In principio Bormida sono due, anzi tre: Bormida di Spigno, dalla confluenza di Bormida di Mallare e Pallare, e Bormida di Millesimo. Le sorgenti si trovano sul fronte montuoso che separa la Valle dal mare: da un lato le Alpi, dall’altro il Mediterraneo, i confini naturali di un Paese.
Atlas Bormida è un progetto artistico collettivo sulla Valle Bormida, tra Liguria e Piemonte, realizzato dal 2013 al 2016. Una collezione di storie, un’opera corale di disvelamento, uno spazio dove visioni e documenti, esperienze sonore e racconti, si innescano a vicenda. Esito di un lavoro culturale e investigativo sui luoghi condotto a più voci, Atlas Bormida è stato realizzato con la partecipazione di autori, artisti, ricercatori, studenti, giornalisti, tra cui Andrea Botto, Laura Cantarella, Alberto Momo, Alessandro Sciaraffa. Terreno comune ai diversi percorsi: il disvelamento di ciò che non è immediatamente visibile o riscoperto da un punto di vista decentrato rispetto alle narrazioni consolidate, evitando rappresentazioni semplicistiche e celebrative.

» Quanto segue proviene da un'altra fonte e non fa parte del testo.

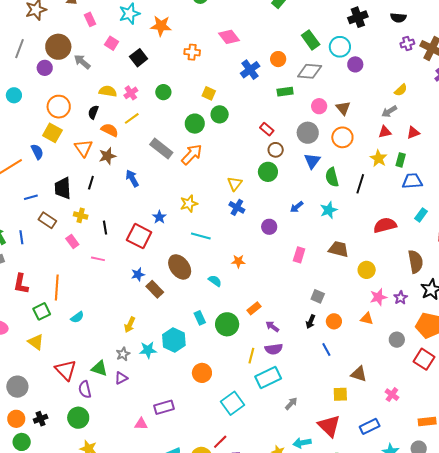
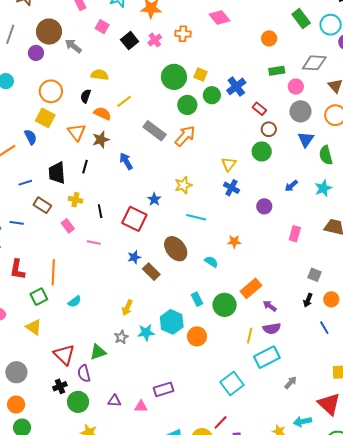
blue cross: (250, 70) -> (236, 86), moved
gray diamond: (310, 71) -> (314, 63), moved
green circle: (163, 92) -> (174, 77), moved, size x1.6
pink cross: (131, 93) -> (155, 40), moved
pink circle: (319, 106) -> (296, 87), moved
blue line: (21, 237) -> (17, 223), turned -72
orange rectangle: (254, 308) -> (251, 288), size x1.5
green triangle: (99, 368) -> (98, 352), turned -36
orange circle: (202, 373) -> (197, 336), moved
purple triangle: (121, 378) -> (114, 401), moved, turned 32
black cross: (41, 419) -> (60, 386), moved

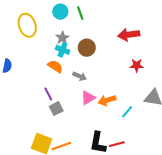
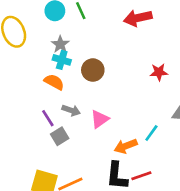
red arrow: (129, 35) -> (138, 18), moved
brown circle: (87, 48) -> (93, 70), moved
gray arrow: (80, 76) -> (71, 110), moved
orange arrow: (107, 100) -> (126, 146), moved

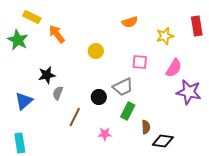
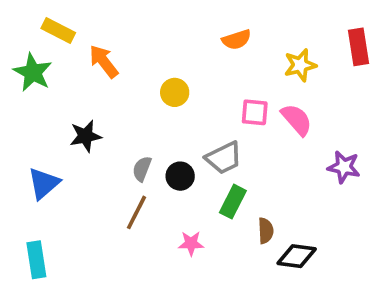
pink semicircle: (174, 68) -> (297, 120), moved, turned -72
purple star: (189, 92) -> (344, 167), size x0.7
gray semicircle: (58, 93) -> (142, 169), moved

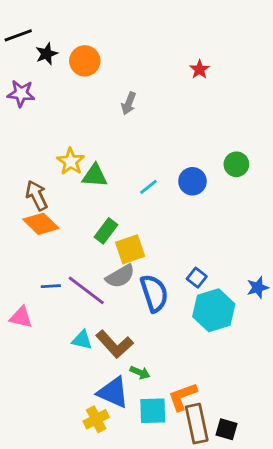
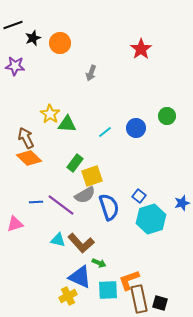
red star: (200, 69) -> (141, 49), size x1.5
pink triangle: (21, 317) -> (15, 224), turned -30

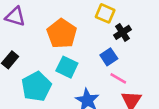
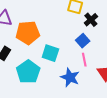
orange pentagon: (62, 34) -> (28, 33), moved, turned -30
pink line: (118, 78) -> (84, 60), moved, turned 56

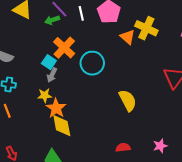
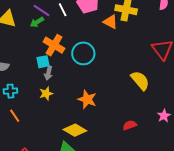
cyan square: (49, 62) -> (43, 62), turned -32
yellow semicircle: (128, 100) -> (140, 80), moved
orange star: (56, 108) -> (87, 99), moved
yellow diamond: (62, 126) -> (75, 130), moved, turned -35

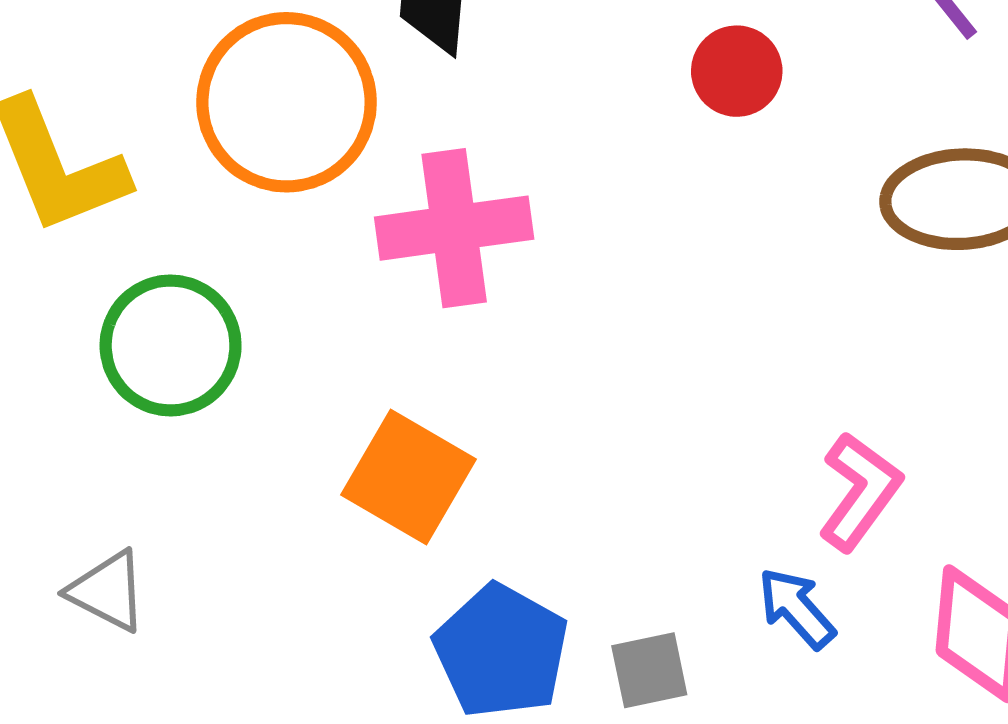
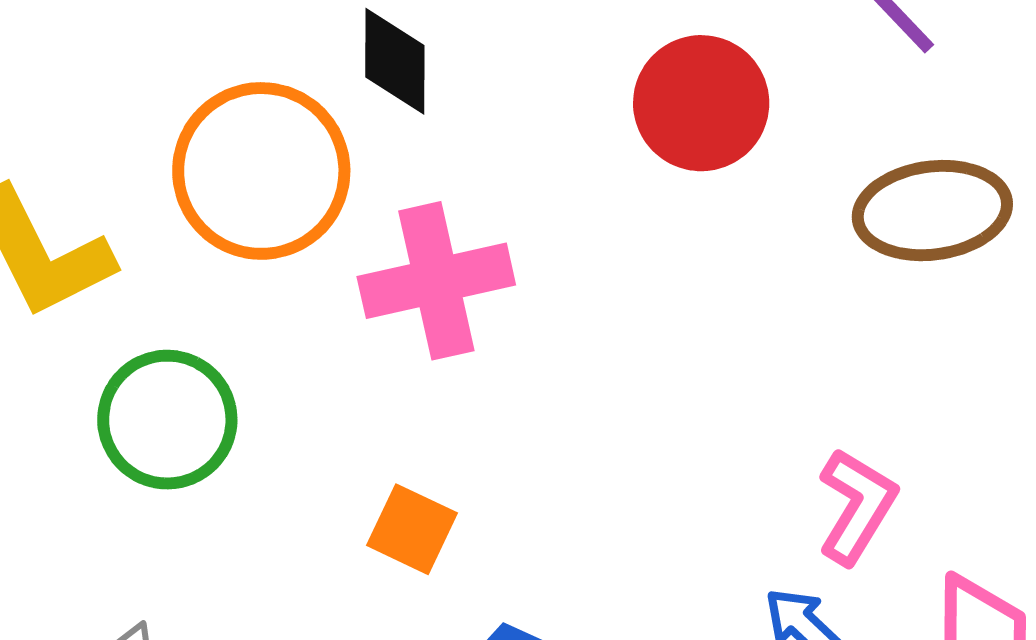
red circle: (737, 71) -> (701, 103), size x1.5
orange square: (408, 477) -> (412, 529), size x0.7

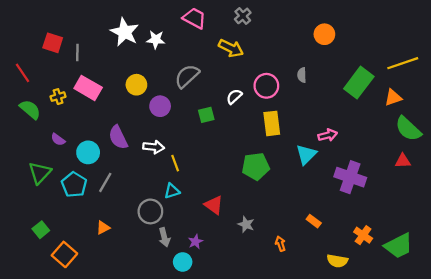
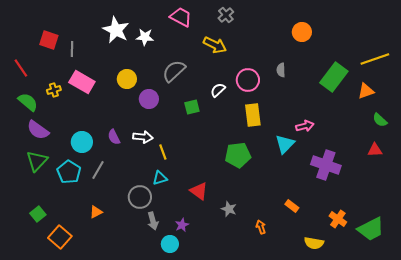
green semicircle: (408, 129) -> (380, 120), size x0.6
purple semicircle: (118, 137) -> (114, 137), moved, size x0.7
purple semicircle: (58, 140) -> (38, 130), moved, size x1.6

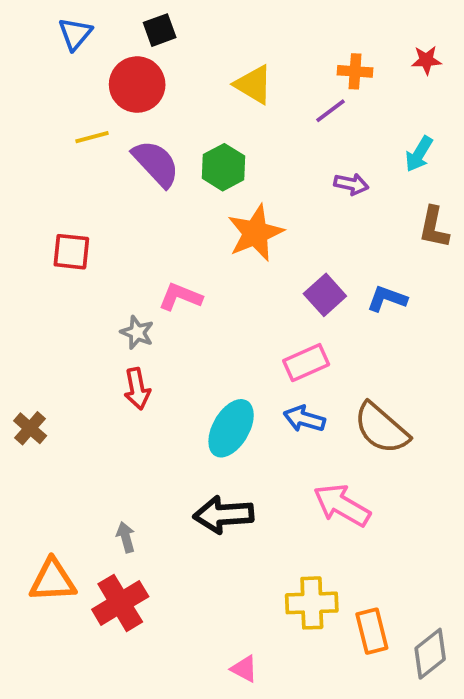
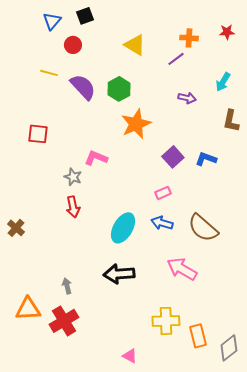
blue triangle: (75, 34) -> (52, 21), moved
red circle: (137, 85) -> (73, 45), size x0.6
yellow line: (92, 137) -> (49, 73), turned 30
pink rectangle: (306, 363) -> (163, 193), size x0.7

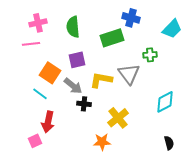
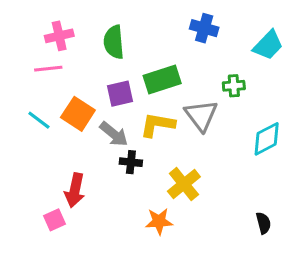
green rectangle: (112, 38) -> (162, 80), moved
cyan line: (40, 94) -> (39, 120), moved
cyan diamond: (165, 102) -> (267, 139), moved

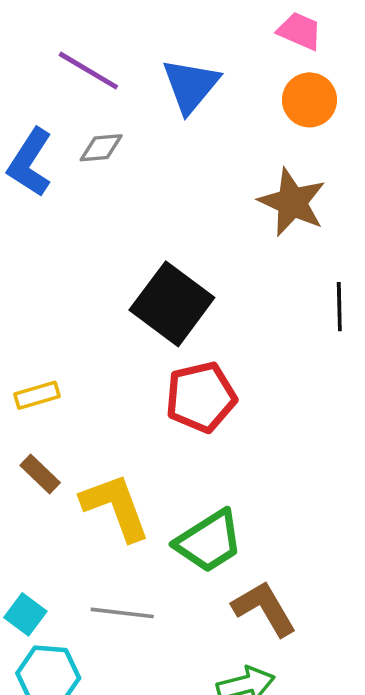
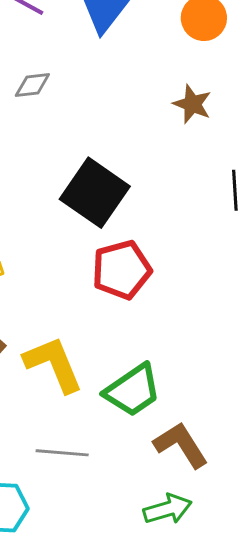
gray diamond: (101, 148) -> (32, 85), moved
brown star: (292, 202) -> (192, 104), size x0.7

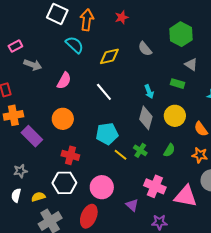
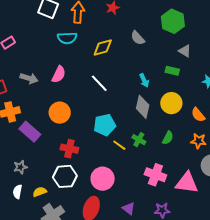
cyan semicircle: (75, 45) -> (67, 38), turned 138
gray arrow: (33, 65) -> (29, 78), moved
purple triangle: (132, 205) -> (129, 208), moved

Opera digitale online che trova nel web la dimensione linguistica e divulgativa più efficace e performance temporanea nello spazio fisico, Atlas Bormida inaugura una modalità di produzione culturale e pubblicazione ancora inedita in Italia.
I protagonisti di Dodici cercatori, ricerca fotografica e video che Andrea Botto ha realizzato in Valle Bormida sono, come indica il titolo stesso, cercatori. Tra questi, il rabdomante e il cercatore d’oro si manifestano come gli abitanti naturali di questi luoghi, abituati a cercare ciò che non è immediatamente visibile e, proprio per questo, ancora più prezioso.
Il fotografo, dodicesimo cercatore, come il rabdomante, è guidato dal soggetto della propria ricerca; come il cercatore d’oro, preleva pazientemente minuscoli frammenti, piccole presenze preziose visibili a malapena. Investigatore tanto del territorio fisico quanto di quello virtuale, colleziona e risemantizza immagini objet trouvé, come Ando Gilardi, personalità eclettica della fotografia italiana vissuto a Ponzone, cui è dedicata una di queste storie. E ancora come lo speleologo o il minatore, il fotografo abbandona spazi consueti e mette alla prova la propria capacità di riconoscere lo spazio circostante senza l’elemento indispensabile all’esistenza dello sguardo: la luce.